Records from a dataset:

▼

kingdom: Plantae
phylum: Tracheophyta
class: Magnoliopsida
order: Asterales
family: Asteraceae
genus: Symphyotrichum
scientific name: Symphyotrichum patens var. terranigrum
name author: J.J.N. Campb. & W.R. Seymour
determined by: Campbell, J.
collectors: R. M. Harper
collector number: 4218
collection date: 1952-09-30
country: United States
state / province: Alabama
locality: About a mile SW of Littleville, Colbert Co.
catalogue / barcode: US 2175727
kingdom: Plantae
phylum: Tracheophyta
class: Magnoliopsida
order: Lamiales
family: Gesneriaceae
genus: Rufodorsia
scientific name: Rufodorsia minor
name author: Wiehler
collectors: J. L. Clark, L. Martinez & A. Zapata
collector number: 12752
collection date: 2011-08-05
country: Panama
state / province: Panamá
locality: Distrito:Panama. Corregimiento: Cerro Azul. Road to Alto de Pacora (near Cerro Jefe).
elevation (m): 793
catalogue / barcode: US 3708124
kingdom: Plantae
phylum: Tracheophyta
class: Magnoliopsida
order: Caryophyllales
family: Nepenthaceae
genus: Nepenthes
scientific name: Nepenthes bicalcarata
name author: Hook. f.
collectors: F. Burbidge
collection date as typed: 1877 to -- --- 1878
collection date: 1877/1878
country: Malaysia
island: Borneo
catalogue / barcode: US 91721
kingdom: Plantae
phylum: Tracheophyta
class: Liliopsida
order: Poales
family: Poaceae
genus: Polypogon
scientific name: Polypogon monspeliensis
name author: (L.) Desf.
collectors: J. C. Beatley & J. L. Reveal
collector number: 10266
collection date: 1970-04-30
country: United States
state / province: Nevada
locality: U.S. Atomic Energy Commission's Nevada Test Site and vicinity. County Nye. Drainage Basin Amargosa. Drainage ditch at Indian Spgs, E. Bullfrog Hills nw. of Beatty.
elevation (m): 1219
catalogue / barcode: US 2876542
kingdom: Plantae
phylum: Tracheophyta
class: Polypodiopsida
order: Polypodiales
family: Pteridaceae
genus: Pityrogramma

▲

[What to produce] Copy out every line of the rows above word for word, with no changes.

[Answer to the problem]
kingdom: Plantae
phylum: Tracheophyta
class: Magnoliopsida
order: Asterales
family: Asteraceae
genus: Symphyotrichum
scientific name: Symphyotrichum patens var. terranigrum
name author: J.J.N. Campb. & W.R. Seymour
determined by: Campbell, J.
collectors: R. M. Harper
collector number: 4218
collection date: 1952-09-30
country: United States
state / province: Alabama
locality: About a mile SW of Littleville, Colbert Co.
catalogue / barcode: US 2175727
kingdom: Plantae
phylum: Tracheophyta
class: Magnoliopsida
order: Lamiales
family: Gesneriaceae
genus: Rufodorsia
scientific name: Rufodorsia minor
name author: Wiehler
collectors: J. L. Clark, L. Martinez & A. Zapata
collector number: 12752
collection date: 2011-08-05
country: Panama
state / province: Panamá
locality: Distrito:Panama. Corregimiento: Cerro Azul. Road to Alto de Pacora (near Cerro Jefe).
elevation (m): 793
catalogue / barcode: US 3708124
kingdom: Plantae
phylum: Tracheophyta
class: Magnoliopsida
order: Caryophyllales
family: Nepenthaceae
genus: Nepenthes
scientific name: Nepenthes bicalcarata
name author: Hook. f.
collectors: F. Burbidge
collection date as typed: 1877 to -- --- 1878
collection date: 1877/1878
country: Malaysia
island: Borneo
catalogue / barcode: US 91721
kingdom: Plantae
phylum: Tracheophyta
class: Liliopsida
order: Poales
family: Poaceae
genus: Polypogon
scientific name: Polypogon monspeliensis
name author: (L.) Desf.
collectors: J. C. Beatley & J. L. Reveal
collector number: 10266
collection date: 1970-04-30
country: United States
state / province: Nevada
locality: U.S. Atomic Energy Commission's Nevada Test Site and vicinity. County Nye. Drainage Basin Amargosa. Drainage ditch at Indian Spgs, E. Bullfrog Hills nw. of Beatty.
elevation (m): 1219
catalogue / barcode: US 2876542
kingdom: Plantae
phylum: Tracheophyta
class: Polypodiopsida
order: Polypodiales
family: Pteridaceae
genus: Pityrogramma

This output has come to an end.